## Source data
Content starts
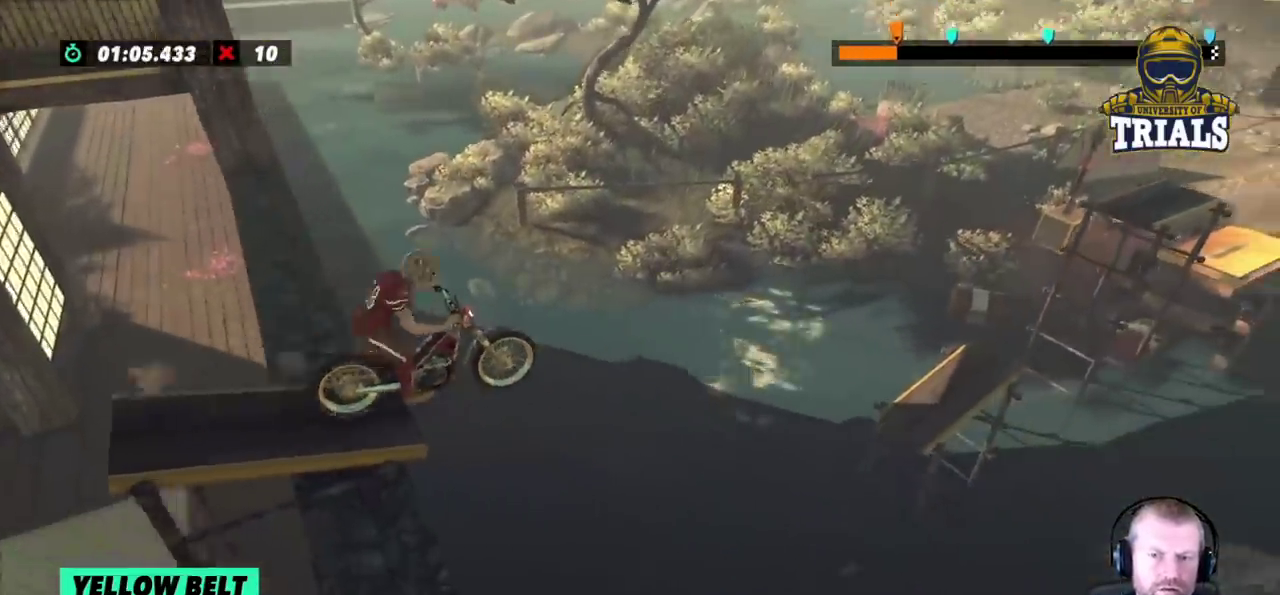
{"buttons": [], "left_stick": "left", "events": [[33, "left_stick", "left"]]}
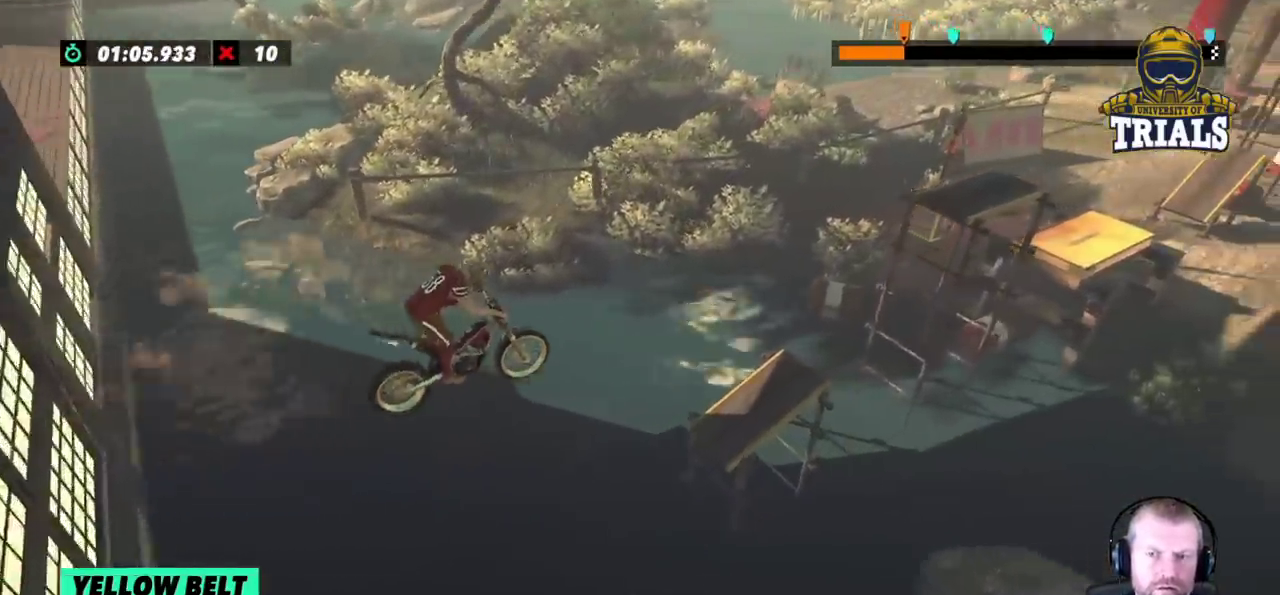
{"buttons": [], "left_stick": "left", "events": [[17, "left_stick", "center"], [150, "left_stick", "left"]]}
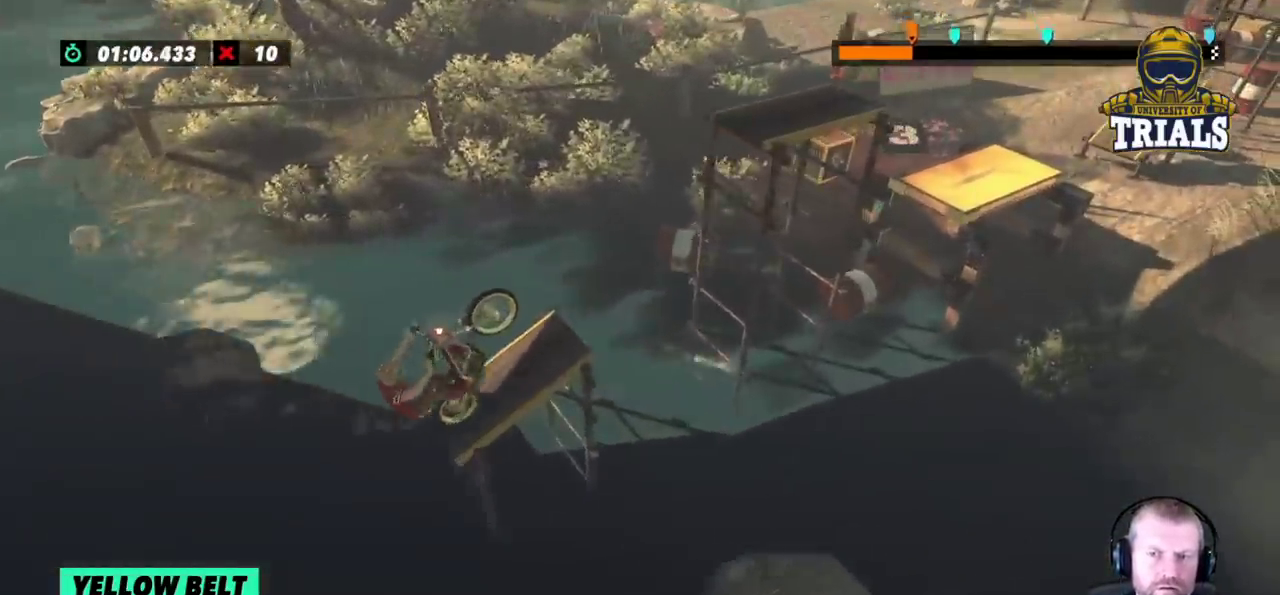
{"buttons": ["L2"], "left_stick": "right", "events": [[50, "left_stick", "right"], [500, "L2", "down"]]}
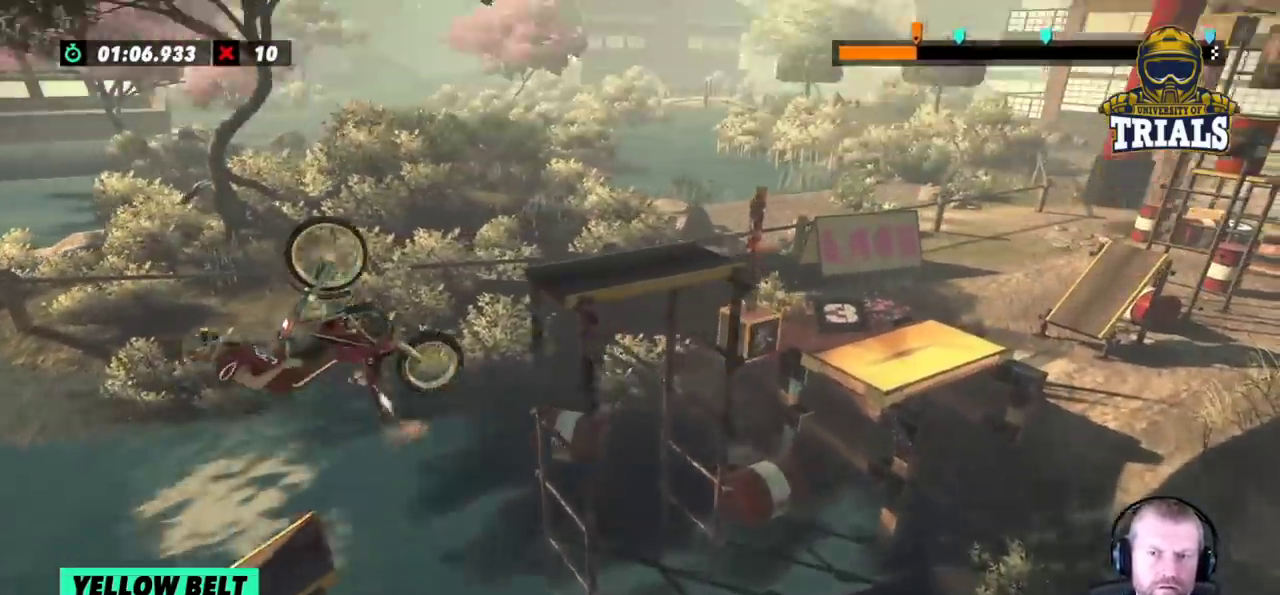
{"buttons": [], "left_stick": "left", "events": [[83, "L2", "up"], [483, "left_stick", "left"]]}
Content ends
## What you should do
Everything in the material above is to be reproduced exactly, pictures aside.

## Output for this task
{"buttons": [], "left_stick": "left", "events": [[33, "left_stick", "left"]]}
{"buttons": [], "left_stick": "left", "events": [[17, "left_stick", "center"], [150, "left_stick", "left"]]}
{"buttons": ["L2"], "left_stick": "right", "events": [[50, "left_stick", "right"], [500, "L2", "down"]]}
{"buttons": [], "left_stick": "left", "events": [[83, "L2", "up"], [483, "left_stick", "left"]]}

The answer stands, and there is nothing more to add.